═══ Input for this task

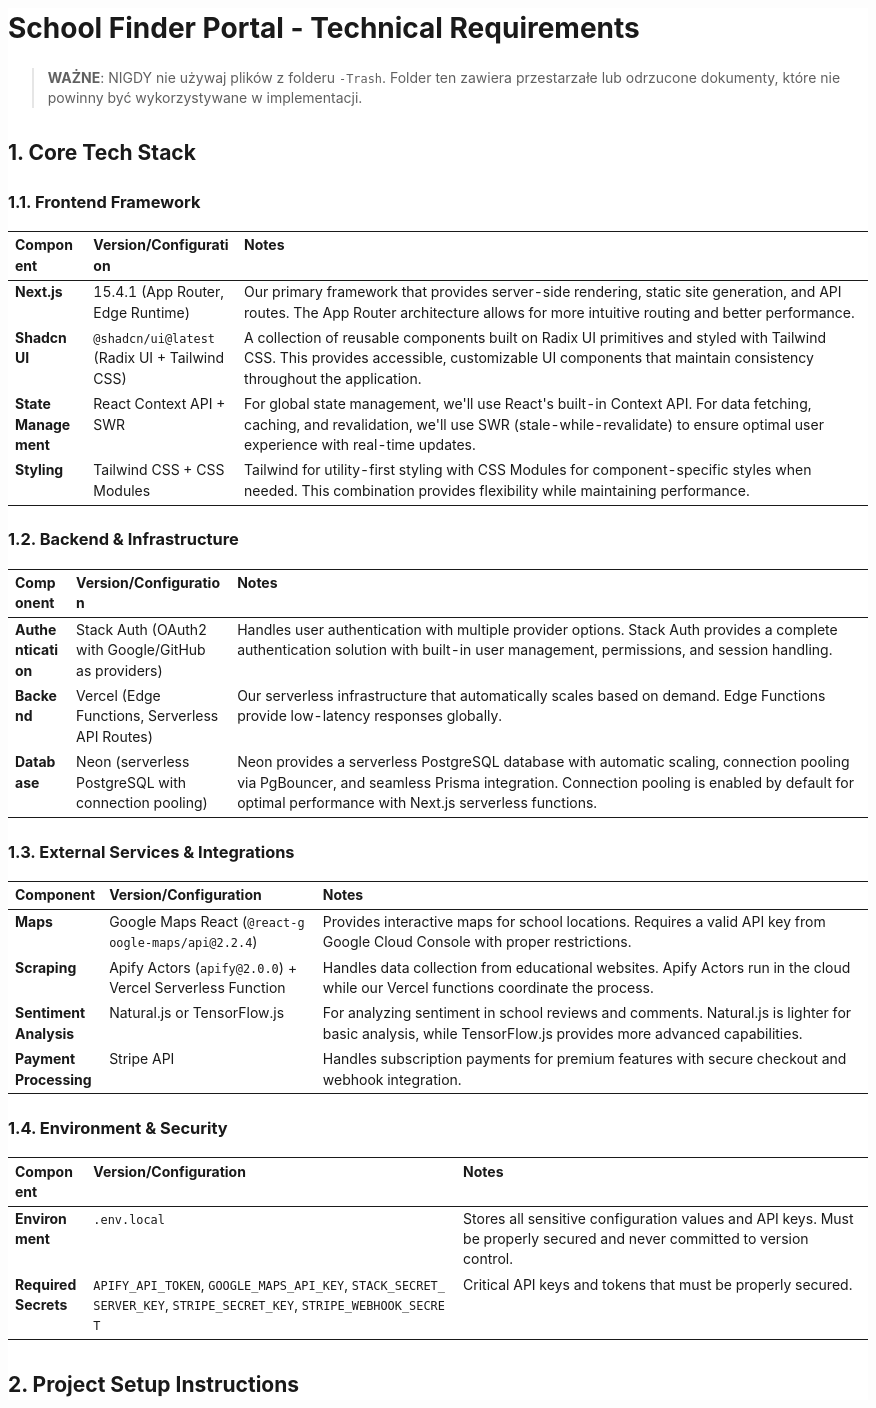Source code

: # School Finder Portal - Technical Requirements

> **WAŻNE**: NIGDY nie używaj plików z folderu `-Trash`. Folder ten zawiera przestarzałe lub odrzucone dokumenty, które nie powinny być wykorzystywane w implementacji.

## 1. Core Tech Stack

### 1.1. Frontend Framework

| Component | Version/Configuration | Notes |
|:----------|:---------------------|:-------|
| **Next.js** | 15.4.1 (App Router, Edge Runtime) | Our primary framework that provides server-side rendering, static site generation, and API routes. The App Router architecture allows for more intuitive routing and better performance. |
| **Shadcn UI** | `@shadcn/ui@latest` (Radix UI + Tailwind CSS) | A collection of reusable components built on Radix UI primitives and styled with Tailwind CSS. This provides accessible, customizable UI components that maintain consistency throughout the application. |
| **State Management** | React Context API + SWR | For global state management, we'll use React's built-in Context API. For data fetching, caching, and revalidation, we'll use SWR (stale-while-revalidate) to ensure optimal user experience with real-time updates. |
| **Styling** | Tailwind CSS + CSS Modules | Tailwind for utility-first styling with CSS Modules for component-specific styles when needed. This combination provides flexibility while maintaining performance. |

### 1.2. Backend & Infrastructure

| Component | Version/Configuration | Notes |
|:----------|:---------------------|:-------|
| **Authentication** | Stack Auth (OAuth2 with Google/GitHub as providers) | Handles user authentication with multiple provider options. Stack Auth provides a complete authentication solution with built-in user management, permissions, and session handling. |
| **Backend** | Vercel (Edge Functions, Serverless API Routes) | Our serverless infrastructure that automatically scales based on demand. Edge Functions provide low-latency responses globally. |
| **Database** | Neon (serverless PostgreSQL with connection pooling) | Neon provides a serverless PostgreSQL database with automatic scaling, connection pooling via PgBouncer, and seamless Prisma integration. Connection pooling is enabled by default for optimal performance with Next.js serverless functions. |

### 1.3. External Services & Integrations

| Component | Version/Configuration | Notes |
|:----------|:---------------------|:-------|
| **Maps** | Google Maps React (`@react-google-maps/api@2.2.4`) | Provides interactive maps for school locations. Requires a valid API key from Google Cloud Console with proper restrictions. |
| **Scraping** | Apify Actors (`apify@2.0.0`) + Vercel Serverless Function | Handles data collection from educational websites. Apify Actors run in the cloud while our Vercel functions coordinate the process. |
| **Sentiment Analysis** | Natural.js or TensorFlow.js | For analyzing sentiment in school reviews and comments. Natural.js is lighter for basic analysis, while TensorFlow.js provides more advanced capabilities. |
| **Payment Processing** | Stripe API | Handles subscription payments for premium features with secure checkout and webhook integration. |

### 1.4. Environment & Security

| Component | Version/Configuration | Notes |
|:----------|:---------------------|:-------|
| **Environment** | `.env.local` | Stores all sensitive configuration values and API keys. Must be properly secured and never committed to version control. |
| **Required Secrets** | `APIFY_API_TOKEN`, `GOOGLE_MAPS_API_KEY`, `STACK_SECRET_SERVER_KEY`, `STRIPE_SECRET_KEY`, `STRIPE_WEBHOOK_SECRET` | Critical API keys and tokens that must be properly secured. |


## 2. Project Setup Instructions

══════

What is being asked:
Search the listing for the string "more". Copy each line where it is found.

Result of this task:
| **Next.js** | 15.4.1 (App Router, Edge Runtime) | Our primary framework that provides server-side rendering, static site generation, and API routes. The App Router architecture allows for more intuitive routing and better performance. |
| **Sentiment Analysis** | Natural.js or TensorFlow.js | For analyzing sentiment in school reviews and comments. Natural.js is lighter for basic analysis, while TensorFlow.js provides more advanced capabilities. |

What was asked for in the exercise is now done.